This article originally appeared in IB Global News, published 10 times a year, which provides an array of news and information about IB programmes, professional development and research. Sign up at the IB newsletters home page to receive IB Global News.
Yokohama International School in Japan is one of four IB World Schools participating in the Open World Schools pilot, a pilot that is exploring how an authentic IB Diploma Programme (DP) experience can be extended to students online, who would otherwise be unable to access an IB education.
By digitally linking with an IB World School, students have the opportunity to undertake a two–year DP course online that meets the challenging academic standards and rigorous assessment for which the IB is known.
Students are able to collaborate worldwide with their peers while developing essential skills and expanding their global perspectives in a secure, teacher- facilitated environment. Yokohama International School Head James MacDonald talks about his school’s experience in the pilot thus far.
Why did your school decide to join the Open World Schools pilot?
We have been offering online DP courses successfully for some time, we have a strong IT infrastructure, and I think most in our community would agree that our school culture values innovation. I also think it is fair to say that our community aims to be a part of the global conversation about what a modern international education should be, and so this definitely aligned with our school’s direction.
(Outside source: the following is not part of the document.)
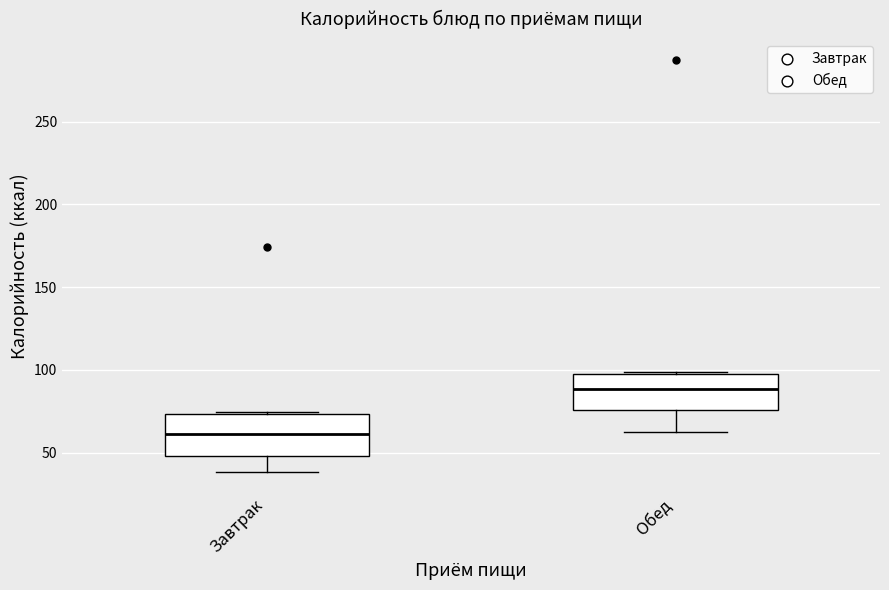

Reading left to right, read every box against the y-axis: the position of its median line, the range the box covers, and the ends of its whiskers. The values are not printed on the chart, so give them approximately, as read against the axis.

Завтрак: median 60, box 50 to 75, whiskers 40 to 75
Обед: median 90, box 75 to 100, whiskers 65 to 100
We really wanted to pursue this opportunity because technology is opening all sorts of new doors to innovation in teaching and learning. Being part of an initiative like this allows us to make connections beyond our campus, and it allows new ideas to flow naturally into YIS. In addition, being an Open World Schools pilot school gave us a chance to give back a little bit–as a school–to others who are interested in the IB but perhaps don’t have the resources or experience that we have with online learning and the DP. I would like to think we had both pragmatic and idealistic reasons for joining.